The Courier & Advertiser (Perth and Perthshire Edition)
V&A Dundee secures Mackintosh tea room funding boost
A project to restore Charles Rennie Mackintosh’s iconic tea room in the V&A Dundee has received a funding boost.
Plans to conserve, restore and display a complete tearoom interior by the Glasgow designer have been awarded a total of £300,000 from Art Fund and the Scottish Government.
V&A and Dundee City Council are working on the project with Glasgow Museums, which rescued the Oak Room interior from destruction in 1971 and took the interior into its museum collections.

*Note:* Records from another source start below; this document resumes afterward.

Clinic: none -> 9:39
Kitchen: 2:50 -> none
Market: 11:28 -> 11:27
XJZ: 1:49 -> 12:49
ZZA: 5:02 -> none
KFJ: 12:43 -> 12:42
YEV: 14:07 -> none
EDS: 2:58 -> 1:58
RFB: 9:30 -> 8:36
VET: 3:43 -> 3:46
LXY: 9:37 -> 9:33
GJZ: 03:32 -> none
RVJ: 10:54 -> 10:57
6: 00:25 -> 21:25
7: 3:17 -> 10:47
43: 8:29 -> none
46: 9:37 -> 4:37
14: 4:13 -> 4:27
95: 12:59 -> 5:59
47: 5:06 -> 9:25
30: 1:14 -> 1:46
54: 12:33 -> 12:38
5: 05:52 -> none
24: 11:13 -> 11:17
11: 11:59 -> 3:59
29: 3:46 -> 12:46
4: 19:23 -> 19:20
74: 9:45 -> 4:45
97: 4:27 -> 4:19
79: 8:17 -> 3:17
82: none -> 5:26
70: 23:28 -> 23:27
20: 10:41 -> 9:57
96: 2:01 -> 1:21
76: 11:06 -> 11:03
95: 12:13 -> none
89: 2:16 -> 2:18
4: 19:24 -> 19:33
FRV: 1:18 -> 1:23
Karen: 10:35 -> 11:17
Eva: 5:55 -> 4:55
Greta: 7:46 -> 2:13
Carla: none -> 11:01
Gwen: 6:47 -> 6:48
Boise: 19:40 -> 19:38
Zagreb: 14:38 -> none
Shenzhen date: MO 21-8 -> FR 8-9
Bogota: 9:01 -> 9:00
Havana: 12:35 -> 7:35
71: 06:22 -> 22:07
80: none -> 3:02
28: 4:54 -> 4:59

Support of £200,000 from Art Fund and £100,000 from the government has been added to the pot for the
£1.3 million project, which has also seen previous input from the National Lottery.
Philip Long, director of V&A Dundee, said: “The project has been one of the most exciting parts of creating V&A Dundee. As a designer, architect and artist, Mackintosh is of worldwide significance.
“He has been an inspiration to very many designers, including the architect of the V&A, Kengo Kuma.
“When we set about developing galleries for the new museum telling the story of Scotland’s design history, it was vital Mackintosh was represented in a major way.”
Stephen Deuchar, director of Art Fund, said: “This marks the first instance of us specifically funding a major conservation project in its own right.
“The Oak Room is one of Charles Rennie Mackintosh’s greatest achievements.”
The Oak Room was the largest Mackintosh interior for Miss Cranston’s Ingram Street Tearooms in Glasgow. The 13.5 metre-long, double-height room, was completed in 1908.